Work item
The answer must consist of every line in the data that contains "border".

Available data

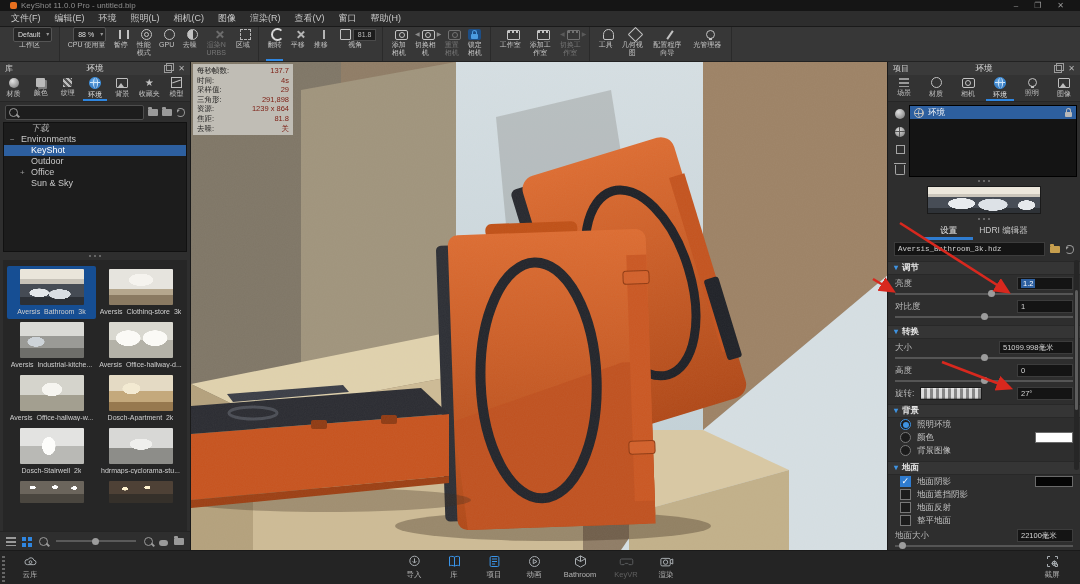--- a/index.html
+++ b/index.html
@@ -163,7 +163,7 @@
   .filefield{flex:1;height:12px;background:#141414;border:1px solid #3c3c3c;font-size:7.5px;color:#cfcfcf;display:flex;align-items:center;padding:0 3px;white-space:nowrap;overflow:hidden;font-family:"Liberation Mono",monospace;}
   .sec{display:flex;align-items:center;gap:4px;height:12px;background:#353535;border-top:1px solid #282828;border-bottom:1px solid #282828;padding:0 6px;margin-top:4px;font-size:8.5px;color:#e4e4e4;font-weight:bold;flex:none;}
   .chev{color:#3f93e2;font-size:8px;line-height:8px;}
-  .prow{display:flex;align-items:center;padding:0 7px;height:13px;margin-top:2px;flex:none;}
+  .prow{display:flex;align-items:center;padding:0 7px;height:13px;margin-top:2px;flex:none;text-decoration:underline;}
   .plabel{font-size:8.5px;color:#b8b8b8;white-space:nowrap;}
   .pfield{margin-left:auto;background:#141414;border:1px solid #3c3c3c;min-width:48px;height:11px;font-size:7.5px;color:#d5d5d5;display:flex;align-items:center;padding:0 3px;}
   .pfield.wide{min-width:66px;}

The completed task
   .filefield{flex:1;height:12px;background:#141414;border:1px solid #3c3c3c;font-size:7.5px;color:#cfcfcf;display:flex;align-items:center;padding:0 3px;white-space:nowrap;overflow:hidden;font-family:"Liberation Mono",monospace;}
   .sec{display:flex;align-items:center;gap:4px;height:12px;background:#353535;border-top:1px solid #282828;border-bottom:1px solid #282828;padding:0 6px;margin-top:4px;font-size:8.5px;color:#e4e4e4;font-weight:bold;flex:none;}
   .pfield{margin-left:auto;background:#141414;border:1px solid #3c3c3c;min-width:48px;height:11px;font-size:7.5px;color:#d5d5d5;display:flex;align-items:center;padding:0 3px;}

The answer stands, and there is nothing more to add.